▶ [What is expected]: Your copy must hold all of the data below, unchanged and without images.

[Saved entries]
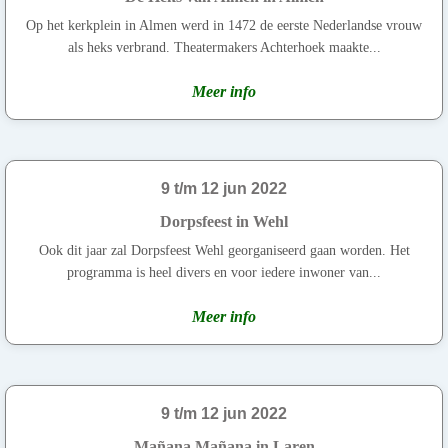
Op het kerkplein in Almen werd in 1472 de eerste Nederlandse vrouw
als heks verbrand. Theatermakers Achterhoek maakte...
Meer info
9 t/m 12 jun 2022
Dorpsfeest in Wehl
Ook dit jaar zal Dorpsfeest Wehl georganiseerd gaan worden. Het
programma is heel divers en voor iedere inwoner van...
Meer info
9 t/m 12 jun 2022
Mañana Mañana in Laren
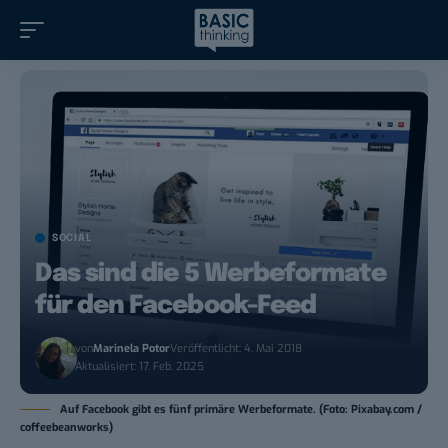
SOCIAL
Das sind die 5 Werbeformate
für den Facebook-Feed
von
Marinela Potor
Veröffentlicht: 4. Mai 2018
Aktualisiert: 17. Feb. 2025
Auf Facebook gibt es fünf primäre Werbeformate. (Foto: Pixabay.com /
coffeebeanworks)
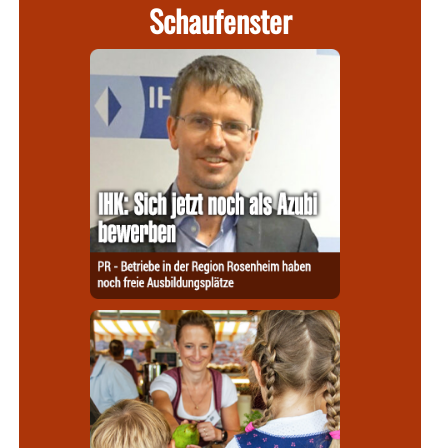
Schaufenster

▶ [Expected answer]:
Op het kerkplein in Almen werd in 1472 de eerste Nederlandse vrouw
als heks verbrand. Theatermakers Achterhoek maakte...
Meer info
9 t/m 12 jun 2022
Dorpsfeest in Wehl
Ook dit jaar zal Dorpsfeest Wehl georganiseerd gaan worden. Het
programma is heel divers en voor iedere inwoner van...
Meer info
9 t/m 12 jun 2022
Mañana Mañana in Laren
SOCIAL
Das sind die 5 Werbeformate
für den Facebook-Feed
von
Marinela Potor
Veröffentlicht: 4. Mai 2018
Aktualisiert: 17. Feb. 2025
Auf Facebook gibt es fünf primäre Werbeformate. (Foto: Pixabay.com /
coffeebeanworks)
Schaufenster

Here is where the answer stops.